Task description –
Look through the data below. Show each line where the string "produit" occurs.

Data excerpts –

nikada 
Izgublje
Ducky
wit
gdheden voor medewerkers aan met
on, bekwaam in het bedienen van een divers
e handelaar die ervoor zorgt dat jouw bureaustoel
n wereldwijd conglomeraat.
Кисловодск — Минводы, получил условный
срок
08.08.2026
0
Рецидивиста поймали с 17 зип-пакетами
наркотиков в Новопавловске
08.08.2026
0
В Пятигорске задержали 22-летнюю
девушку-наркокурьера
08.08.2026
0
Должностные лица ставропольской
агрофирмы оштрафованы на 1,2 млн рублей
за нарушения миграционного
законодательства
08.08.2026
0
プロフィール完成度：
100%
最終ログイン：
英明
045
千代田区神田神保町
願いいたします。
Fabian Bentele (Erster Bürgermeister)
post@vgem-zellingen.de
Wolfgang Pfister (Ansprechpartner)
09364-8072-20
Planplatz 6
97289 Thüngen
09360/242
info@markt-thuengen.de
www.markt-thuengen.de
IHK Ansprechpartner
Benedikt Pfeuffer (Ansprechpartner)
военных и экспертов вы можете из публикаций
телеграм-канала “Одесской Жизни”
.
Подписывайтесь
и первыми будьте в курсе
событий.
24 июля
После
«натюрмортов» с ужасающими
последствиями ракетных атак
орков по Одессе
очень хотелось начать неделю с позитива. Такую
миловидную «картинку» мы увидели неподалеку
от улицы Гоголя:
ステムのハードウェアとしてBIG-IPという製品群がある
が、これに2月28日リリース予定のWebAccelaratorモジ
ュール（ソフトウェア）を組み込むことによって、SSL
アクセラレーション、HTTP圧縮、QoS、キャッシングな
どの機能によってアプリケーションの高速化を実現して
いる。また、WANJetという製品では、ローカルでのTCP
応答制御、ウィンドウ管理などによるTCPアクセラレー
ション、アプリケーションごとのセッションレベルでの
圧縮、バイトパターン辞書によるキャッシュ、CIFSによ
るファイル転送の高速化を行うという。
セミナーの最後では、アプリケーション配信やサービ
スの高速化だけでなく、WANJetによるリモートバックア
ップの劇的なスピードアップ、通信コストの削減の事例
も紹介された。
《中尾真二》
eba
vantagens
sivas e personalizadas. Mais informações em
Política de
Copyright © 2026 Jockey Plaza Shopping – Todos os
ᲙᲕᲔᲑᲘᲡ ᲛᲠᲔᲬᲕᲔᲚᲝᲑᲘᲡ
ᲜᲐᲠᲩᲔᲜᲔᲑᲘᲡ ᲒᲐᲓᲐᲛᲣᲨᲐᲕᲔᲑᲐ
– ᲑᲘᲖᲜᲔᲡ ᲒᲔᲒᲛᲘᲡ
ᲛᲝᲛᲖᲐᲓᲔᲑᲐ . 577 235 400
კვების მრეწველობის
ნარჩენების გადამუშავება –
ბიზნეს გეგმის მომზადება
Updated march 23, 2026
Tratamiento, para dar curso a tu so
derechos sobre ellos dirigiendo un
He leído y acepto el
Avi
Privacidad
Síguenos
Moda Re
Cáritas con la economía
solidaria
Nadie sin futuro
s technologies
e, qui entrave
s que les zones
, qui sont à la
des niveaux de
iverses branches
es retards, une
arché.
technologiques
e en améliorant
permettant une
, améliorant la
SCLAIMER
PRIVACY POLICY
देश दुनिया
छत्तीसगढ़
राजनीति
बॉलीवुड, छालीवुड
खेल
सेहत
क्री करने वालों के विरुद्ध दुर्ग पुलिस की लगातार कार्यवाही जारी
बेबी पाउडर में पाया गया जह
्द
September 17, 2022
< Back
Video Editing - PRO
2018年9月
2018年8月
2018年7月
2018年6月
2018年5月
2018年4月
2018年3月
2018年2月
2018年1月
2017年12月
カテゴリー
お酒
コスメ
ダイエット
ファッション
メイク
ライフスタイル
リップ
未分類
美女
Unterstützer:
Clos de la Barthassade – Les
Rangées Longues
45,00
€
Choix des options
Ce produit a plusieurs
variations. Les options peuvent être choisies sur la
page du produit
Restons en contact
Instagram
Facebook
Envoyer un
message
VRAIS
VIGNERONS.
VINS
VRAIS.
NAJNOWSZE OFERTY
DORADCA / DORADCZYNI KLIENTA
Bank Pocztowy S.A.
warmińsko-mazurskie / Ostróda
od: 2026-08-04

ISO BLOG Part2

Response area –
Ce produit a plusieurs
page du produit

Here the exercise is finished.